En effet, depuis le printemps dernier, C.Ghosn ne cesse de répéter que l'action de l'Etat destabilise l'équilibre actuel de l'Alliance, avec Renault qui possède plus de 40% des parts de Nissan, tandis que ce dernier ne dispose que de 15% de Renault, sans aucun droit de vote, alors même que Nissan est deux fois plus important que Renault.

Cette Alliance conclue il y a plus de 13 ans était jusque là très bien acceptée et ne posait pas de problème. Mais avec le renforcement du rôle de l'Etat, qui n'est autre qu'un "simple" actionnaire majoritaire, le constructeur nippon parait avoir quelques craintes.

Depuis, de nombreuses rumeurs fleurissent. La première d'entre elle est bien sur la volontée de Nissan et de C.Ghosn, que le constructeur japonnais dispose désormais d'un droit de vote afin de contrer le pouvoir nouvellement acquis de l'Etat français.
La seconde rumeur serait la réactivation d'un projet secret consistant en une fusion -pourtant écartée à l'époque- préférant "une patiente construction interne. Imposer une fusion de l’extérieur est voué à l’échec", selon un administrateur.

Selon le Monde.fr, Emmanuel Macron aurait demandé à C.Ghosn de travailler sur le sujet. Cette solution permettrait à l'Etat d'être toujours à la tête d'un groupe puissant sans en perdre le contrôle. Le JDD annonce d'ailleurs que ce projet élaboré en secret avec la banque Goldman Sachs, date de 2013, sans suite pour moment.

Dans Les Echos du 30 octobre dernier, Emmanuel Macron, s'annonçait ouvert à ce sujet en déclarant être "prêt à avoir une discussion ouverte sur l’alliance. Mais il serait contre-productif d’aborder le sujet par la préservation d’équilibres passés, comme cela est affiché aujourd’hui.
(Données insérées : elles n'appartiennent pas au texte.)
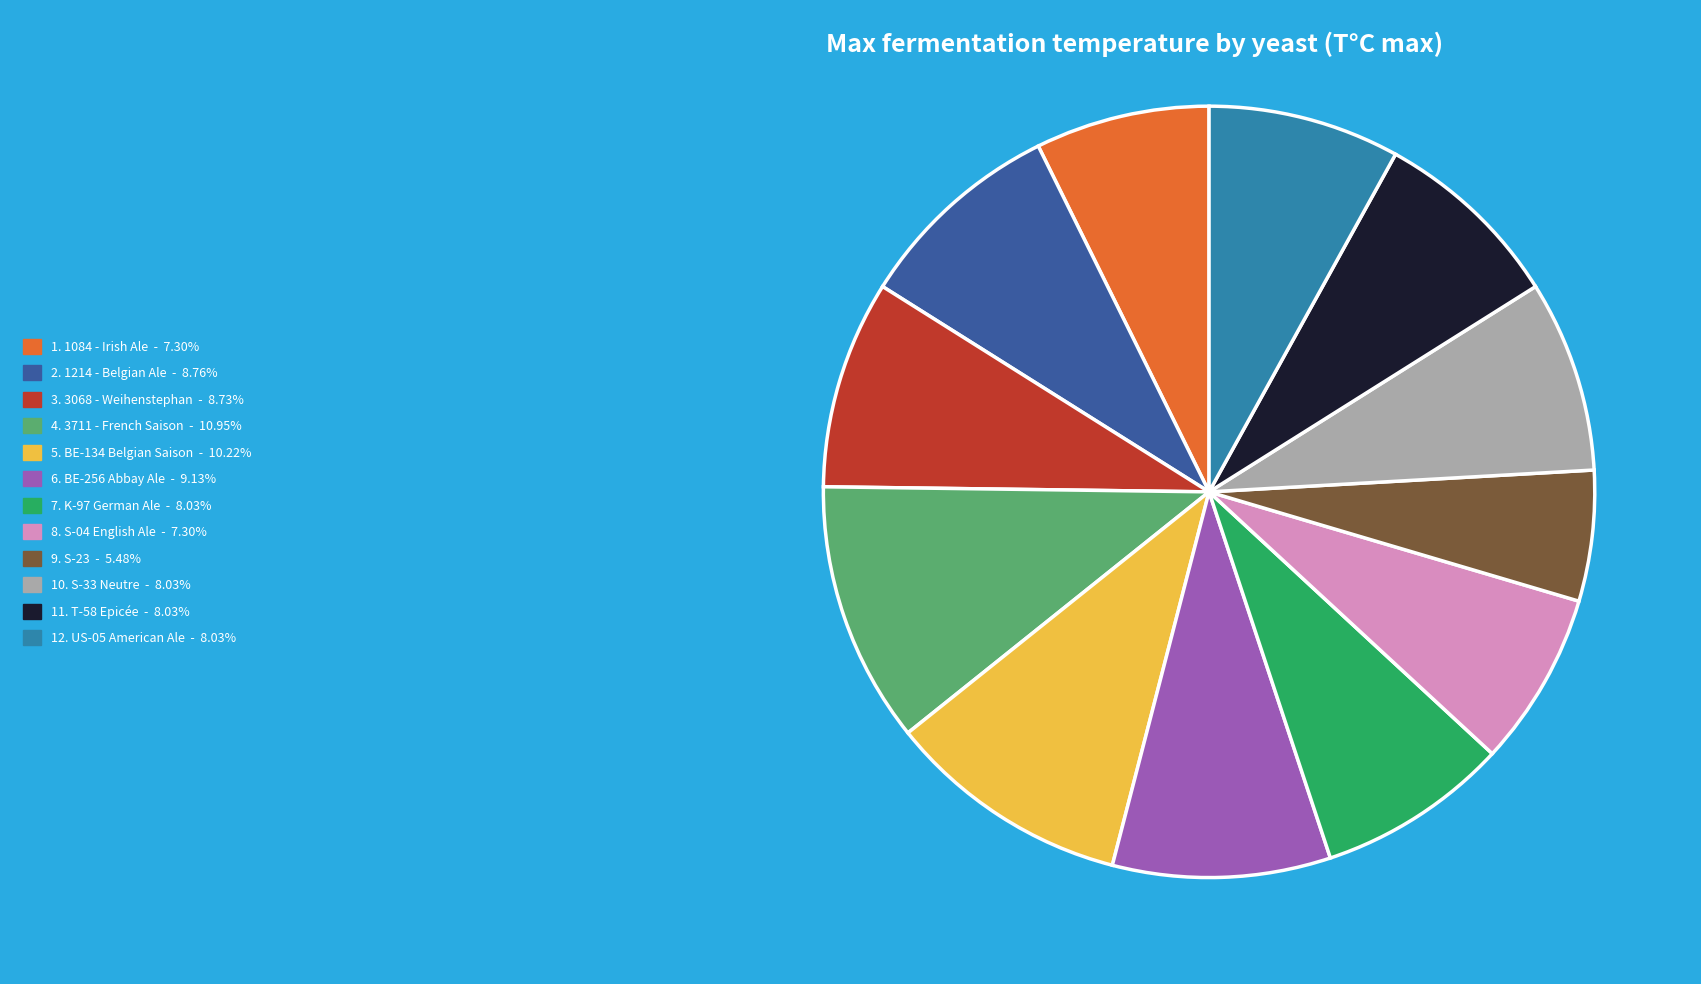

Is 7. K-97 German Ale - 8.03% the majority of the pie?

No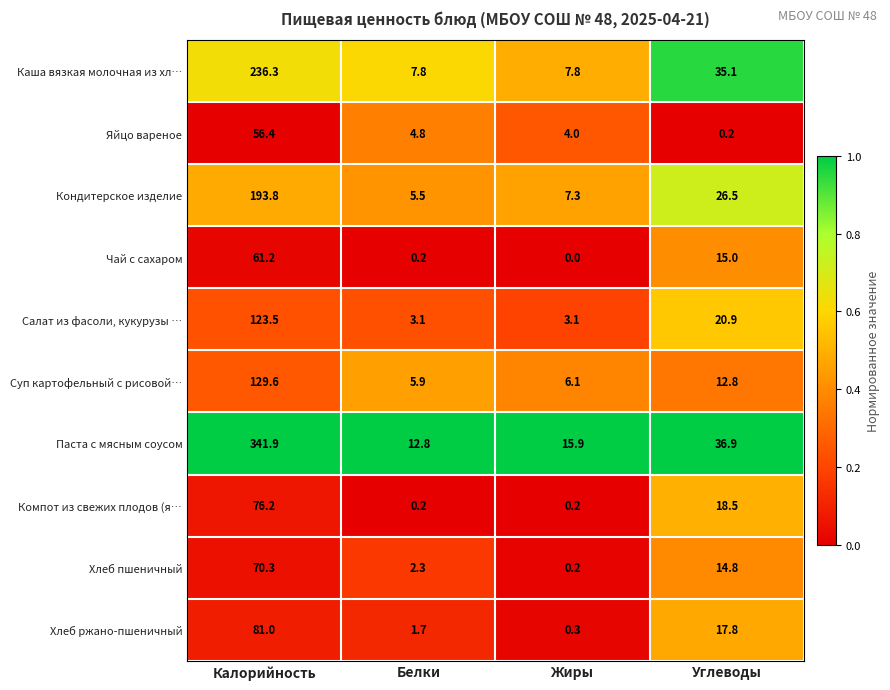

What is the total value across all series at Углеводы?

198.5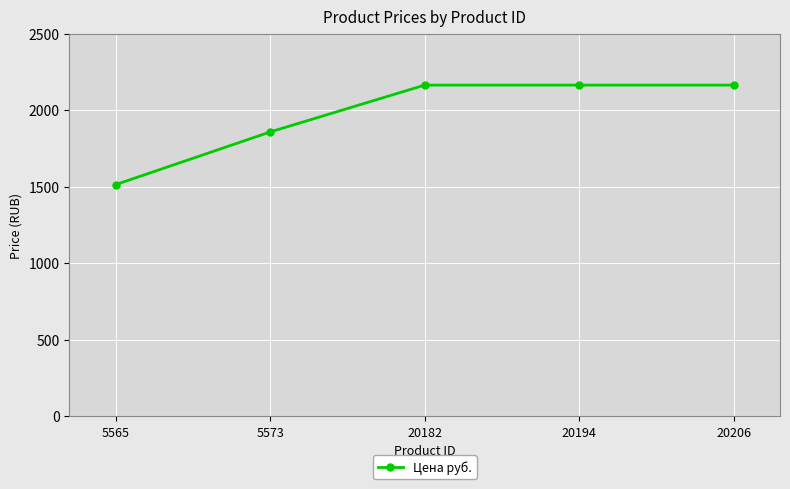

The value at 5573 is 425.8. True or false?

False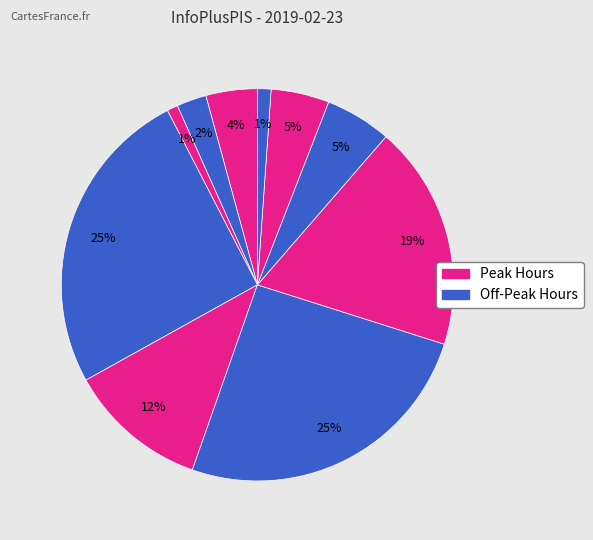

How many slices are in this pie chart?

10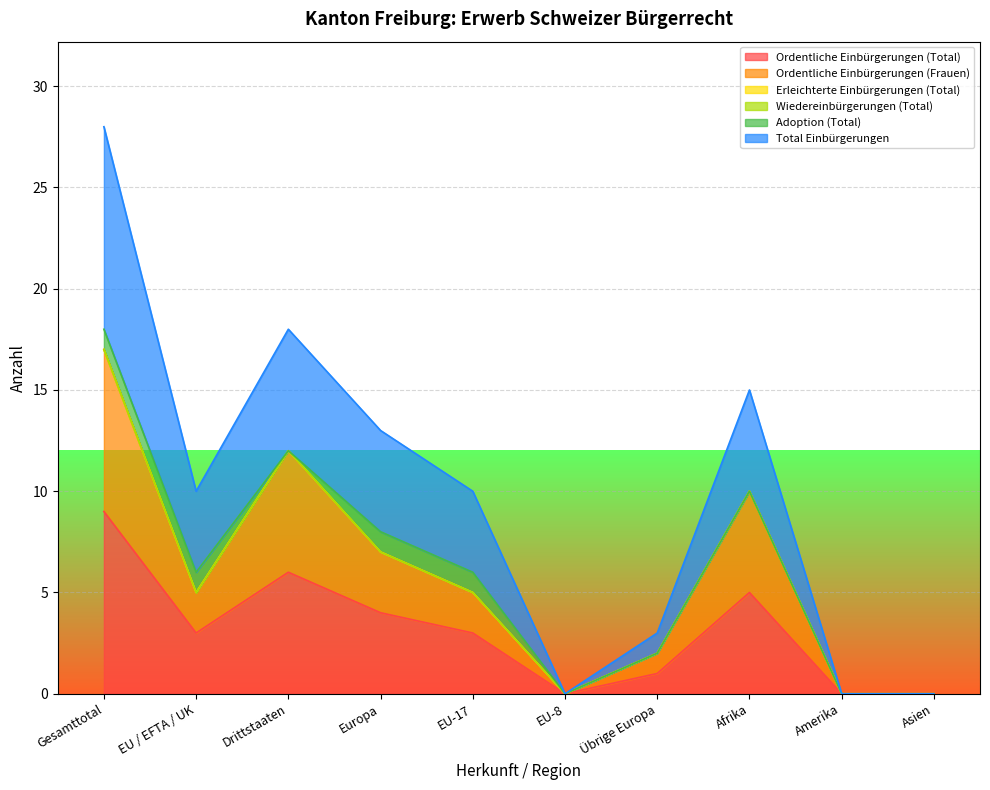

What position from the right is Gesamttotal?

10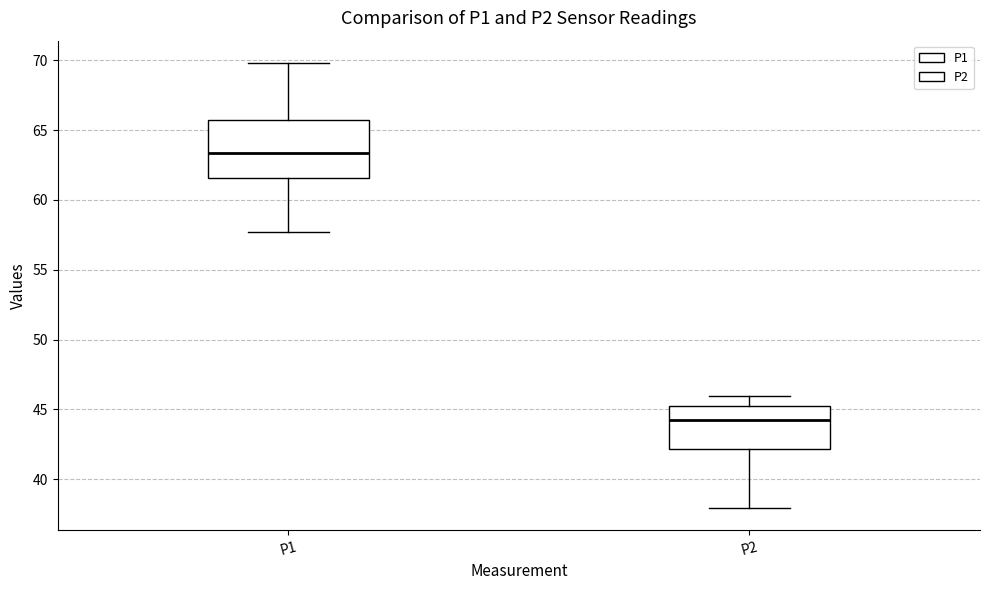

Reading left to right, transcribe this box plot: for each box, give where its median line is, the range the box spans, and where its two whiskers end, as read against the y-axis. The values are not printed on the chart, so give them approximately, as read against the axis.

P1: median 63.5, box 61.5 to 65.5, whiskers 57.5 to 70.0
P2: median 44.0, box 42.0 to 45.0, whiskers 38.0 to 46.0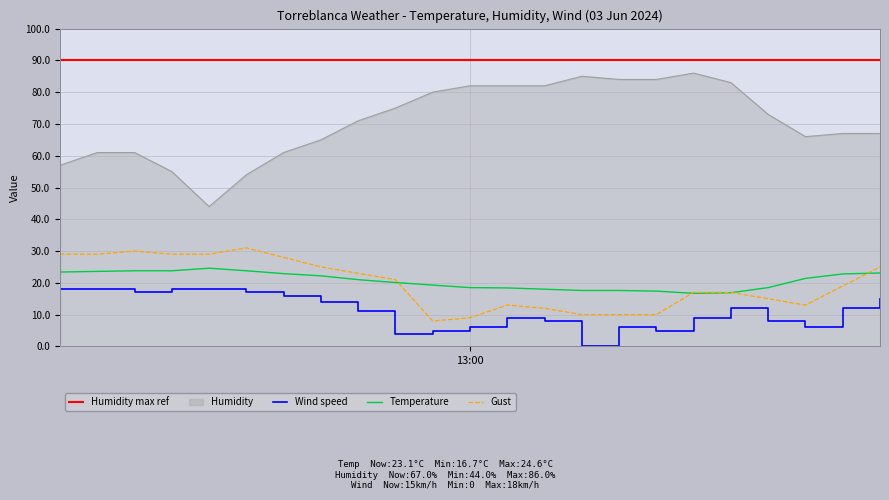

What is the total value across all series at 03/06 09:00?

106.4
Notre vision stratégique, pleinement partagée avec Carlos Ghosn, est d’aller vers plus d’intégration entre les deux entités. Il faut définir les modalités de ce rapprochement, et cela reste à écrire. C’est une question industrielle et stratégique, la question actionnariale viendra le moment venu."

Invité du "Grand Rendez-Vous Europe 1-i>Télé-Le Monde", le Premier ministre, Manuel Valls a de son côté déclaré vouloir "conserver l'alliance" entre Renault et Nissan, en rejetant toute idée de fusion...
Quoiqu'il en soit, l'Alliance continue d'étudier les solutions possibles pour elle. Ainsi, un conseil d'administration extraordinaire a de nouveau été réuni vendredi 6 novembre dernier. Malgré tout, les 19 membres de cette instance n'ont pas réussi à trouver un accord, même s'il a été décidé de poursuivre les discussions afin de trouver "une solution préservant l’intérêt social de Renault et renforcer l’alliance" selon le communiqué officiel de vendredi soir.